JAKPP (JURNAL ANALISIS KEBIJAKAN DAN PELAYANAN PUBLIK)
JAKPP is a peer-reviewed academic journal that aims to offer an international academic platform for advancing critical and contextualized scholarship in public policy and public service, with a distinctive focus on non-Western public administration paradigms. The journal provides a platform for exploring how public governance systems rooted in local norms, postcolonial traditions, and indigenous institutions function, evolve, and respond to global administrative trends.
We welcome original research articles, critical essays, and case-based policy analyses that interrogate mainstream public administration doctrines and offer alternative models of governance grounded in Global South experiences—particularly from Southeast Asia, South Asia, Africa, and Latin America.
JAKPP encourages interdisciplinary and comparative approaches, particularly those that challenge dominant public administration theories with grounded empirical evidence and rich contextual insights. The journal aspires to become a key reference for researchers, policymakers, and practitioners seeking to reimagine public administration through non-Western epistemologies.
JAKPP publishes three annual issues, which are published in March, July, and November.
Publisher:
Departement of Administrative Science. Faculty of Social and Political Sciences. Universitas Hasanuddin.
Aims
The primary objective of the JAKPP is to disseminate unique scholarly content through a rigorous peer-review process.

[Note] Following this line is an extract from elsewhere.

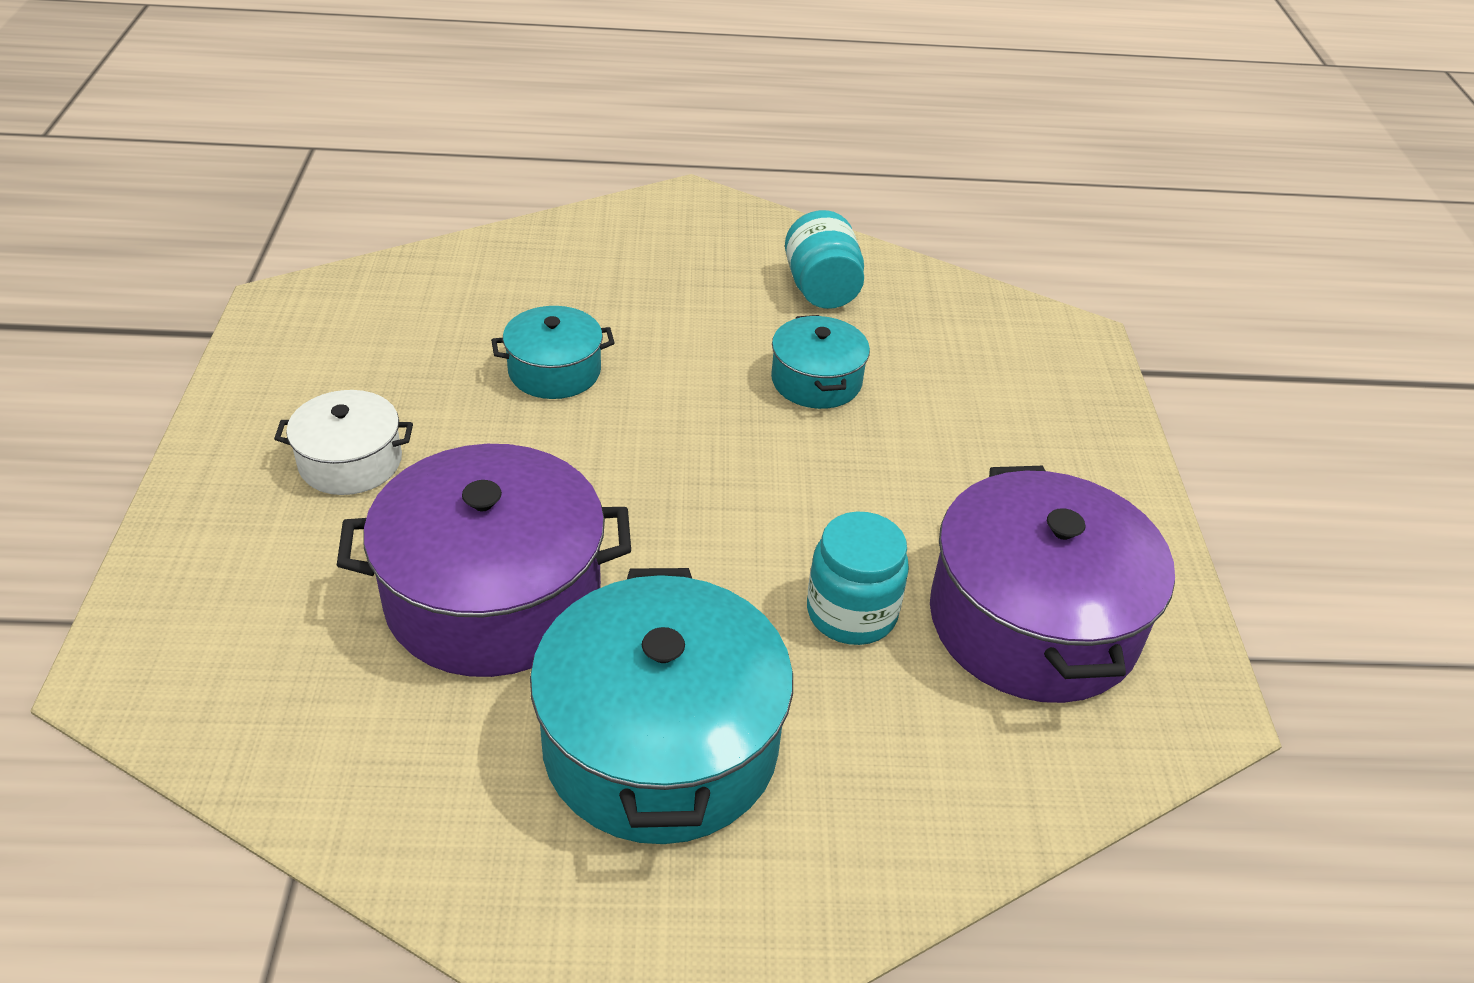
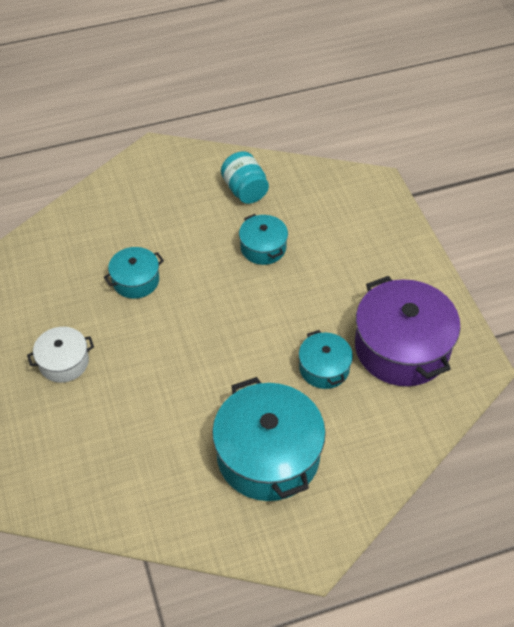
camera: 15 degrees left, 10 degrees up
(493, 596) = (165, 410): purple pot -> none
(851, 613) = (324, 368): turquoise jar -> turquoise pot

The JAKPP emphasizes examining and critically assessing public policy, public service, and public administration processes from a non-Western public administration perspective.
Scope
- Critical studies of non-Western models of public policy formulation and implementation, including the role of informal institutions and customary law.
- Analyses of public service delivery in multicultural and decentralized settings, especially where modern administration coexists with traditional governance.
- Explorations of indigenous and hybrid governance systems, including adat institutions, village autonomy, or customary decision-making structures.
- Administrative reform, bureaucratic culture, and governance innovations in postcolonial or transitional states.
- Case studies in community-based service design, participatory planning, and citizen-centered service governance in developing regions.
- The politics of decentralization and the practice of regional autonomy through locally embedded administrative values.
- Comparative perspectives on administrative theory and praxis beyond the Western canon, including the influence of religion, kinship systems, and collectivist traditions in administrative behavior.
- Policy critiques addressing challenges in public sector ethics, transparency, and responsiveness in non-Western societies.